Santa Monica boulevard, just down the block from the Lucky-U |
“Sister-in-law!” one called. “What ‘chu doing here?” A question to which he already knew the answer.
She asked if they’d seen her husband. They pointed to a chair at the crowded bar, where he sat among a group of men, his back to her. She wasted no time. She gripped the palm frond, dragged it behind her and moved close to her husband. Just as she was about to hit him with the hard, dried frond, she forgot whether the curandero had told her to first pour the beer over her husband’s head and then hit him with the palm frond or the other way around. Dismissing her dilemma, she grasped the palm frond tightly, lifted it high, brought it down on his head, and started beating him. He turned, raising his arms to protect himself, not really sure from what. When he saw her, he figured she must really be mad at him this time. He started pulling bills out his pocket, thinking it was the money she was after.

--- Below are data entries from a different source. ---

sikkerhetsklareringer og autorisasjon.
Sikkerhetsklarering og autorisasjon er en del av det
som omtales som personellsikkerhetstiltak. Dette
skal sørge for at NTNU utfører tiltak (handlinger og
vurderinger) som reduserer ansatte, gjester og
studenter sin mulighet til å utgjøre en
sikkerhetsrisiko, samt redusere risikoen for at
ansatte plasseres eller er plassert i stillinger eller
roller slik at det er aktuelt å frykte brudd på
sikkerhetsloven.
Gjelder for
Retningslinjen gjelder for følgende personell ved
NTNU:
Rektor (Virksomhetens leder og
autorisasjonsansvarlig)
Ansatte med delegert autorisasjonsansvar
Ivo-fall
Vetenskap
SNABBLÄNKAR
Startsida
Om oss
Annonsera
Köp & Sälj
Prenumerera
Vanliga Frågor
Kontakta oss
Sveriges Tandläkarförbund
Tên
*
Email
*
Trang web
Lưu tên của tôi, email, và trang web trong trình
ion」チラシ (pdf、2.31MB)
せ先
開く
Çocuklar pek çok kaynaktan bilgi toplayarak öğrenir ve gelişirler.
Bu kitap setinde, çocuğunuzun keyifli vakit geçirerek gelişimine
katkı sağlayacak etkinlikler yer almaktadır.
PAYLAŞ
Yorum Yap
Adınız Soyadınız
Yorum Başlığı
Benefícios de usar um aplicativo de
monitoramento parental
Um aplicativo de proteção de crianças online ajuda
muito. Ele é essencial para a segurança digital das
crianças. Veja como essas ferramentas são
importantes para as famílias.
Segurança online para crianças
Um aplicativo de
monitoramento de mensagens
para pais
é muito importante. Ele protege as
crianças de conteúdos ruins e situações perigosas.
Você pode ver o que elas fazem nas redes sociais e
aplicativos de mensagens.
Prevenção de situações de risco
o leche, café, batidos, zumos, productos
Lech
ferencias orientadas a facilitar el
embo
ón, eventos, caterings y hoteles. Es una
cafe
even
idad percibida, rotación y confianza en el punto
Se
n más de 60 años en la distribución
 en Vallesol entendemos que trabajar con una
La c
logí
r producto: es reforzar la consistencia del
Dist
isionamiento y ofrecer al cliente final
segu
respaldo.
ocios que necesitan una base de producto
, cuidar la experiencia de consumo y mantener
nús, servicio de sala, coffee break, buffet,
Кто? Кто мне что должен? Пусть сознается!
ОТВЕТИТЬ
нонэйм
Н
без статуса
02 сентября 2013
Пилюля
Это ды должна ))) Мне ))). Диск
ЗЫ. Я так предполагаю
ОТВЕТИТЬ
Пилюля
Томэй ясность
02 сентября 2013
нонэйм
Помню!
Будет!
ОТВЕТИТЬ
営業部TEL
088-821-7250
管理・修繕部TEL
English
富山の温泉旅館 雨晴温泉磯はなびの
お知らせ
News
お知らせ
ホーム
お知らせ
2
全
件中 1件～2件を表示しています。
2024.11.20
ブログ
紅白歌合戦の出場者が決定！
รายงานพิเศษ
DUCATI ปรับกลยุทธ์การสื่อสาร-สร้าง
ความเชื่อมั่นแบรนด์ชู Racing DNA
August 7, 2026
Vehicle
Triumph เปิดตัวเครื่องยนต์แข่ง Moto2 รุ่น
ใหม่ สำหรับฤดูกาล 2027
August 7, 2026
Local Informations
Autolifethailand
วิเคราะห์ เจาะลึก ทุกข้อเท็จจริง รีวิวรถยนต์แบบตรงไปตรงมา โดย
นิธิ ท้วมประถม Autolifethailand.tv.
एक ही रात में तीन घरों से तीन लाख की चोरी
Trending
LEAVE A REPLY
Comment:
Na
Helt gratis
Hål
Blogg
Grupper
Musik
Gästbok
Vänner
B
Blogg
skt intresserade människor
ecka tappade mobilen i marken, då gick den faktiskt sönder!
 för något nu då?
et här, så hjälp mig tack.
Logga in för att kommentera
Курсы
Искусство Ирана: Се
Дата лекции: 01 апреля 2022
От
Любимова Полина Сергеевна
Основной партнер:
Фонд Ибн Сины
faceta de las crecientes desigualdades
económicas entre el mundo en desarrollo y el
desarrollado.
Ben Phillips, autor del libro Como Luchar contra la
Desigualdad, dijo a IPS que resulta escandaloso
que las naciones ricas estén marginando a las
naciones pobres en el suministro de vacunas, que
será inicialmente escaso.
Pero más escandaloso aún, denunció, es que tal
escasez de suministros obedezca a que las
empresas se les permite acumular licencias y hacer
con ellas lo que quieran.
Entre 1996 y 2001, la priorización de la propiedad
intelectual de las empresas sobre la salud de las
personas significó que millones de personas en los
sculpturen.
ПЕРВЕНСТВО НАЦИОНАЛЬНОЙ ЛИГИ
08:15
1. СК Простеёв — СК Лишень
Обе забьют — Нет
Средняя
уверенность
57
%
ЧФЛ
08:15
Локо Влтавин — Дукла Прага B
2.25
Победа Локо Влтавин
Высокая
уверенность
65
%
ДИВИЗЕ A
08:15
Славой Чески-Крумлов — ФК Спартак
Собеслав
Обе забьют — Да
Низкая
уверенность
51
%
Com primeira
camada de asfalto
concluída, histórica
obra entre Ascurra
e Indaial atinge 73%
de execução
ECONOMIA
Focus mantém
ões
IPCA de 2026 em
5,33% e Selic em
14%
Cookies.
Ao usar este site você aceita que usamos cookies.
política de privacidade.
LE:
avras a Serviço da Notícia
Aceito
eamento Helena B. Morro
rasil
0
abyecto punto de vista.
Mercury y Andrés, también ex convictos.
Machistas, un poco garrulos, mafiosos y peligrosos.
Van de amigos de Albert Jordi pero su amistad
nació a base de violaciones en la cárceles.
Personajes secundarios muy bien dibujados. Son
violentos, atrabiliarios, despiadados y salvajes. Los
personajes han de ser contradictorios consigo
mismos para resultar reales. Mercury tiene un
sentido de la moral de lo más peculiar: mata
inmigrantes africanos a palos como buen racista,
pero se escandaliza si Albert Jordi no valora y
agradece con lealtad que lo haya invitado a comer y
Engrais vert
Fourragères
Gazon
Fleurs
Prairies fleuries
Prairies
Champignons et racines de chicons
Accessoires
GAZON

She took the can of beer to pour over his head, but the barstool was too high. The beer ran down her arm and soaked her blouse. She tried splashing him with the beer, but the liquid was flying everywhere, wetting the other guys at the bar. Nobody could figure out what she was doing. At this point, she ordered her husband to give her what was left from his work check, pushed it into her purse, and walked calmly out the door, her brother-in-law escorting her to the car
As she told me this story, some 60 years later, her husband, now an old man losing his eyesight but becoming a good listener, came into the room. He raised an eyebrow.
He said, "You keep telling everybody that story. You never did do that."
“I did too. You just don't remember."
“You did not.”
“Yes, I did. I think I even cracked an egg over your head, or maybe I forgot the egg. Besides, you stopped drinking, didn’t you?”
“Not because of that.”
"You don't know that."
They both broke into laughter.
Whether the story was true, or how much of it was true, we will leave to their memories.
True or not, we have heard similar stories about the life and times of the young Mexican families during that time in West LA. One thing for sure, they worked hard to raise their families and relied on each other, the men and the women, to make it a good life!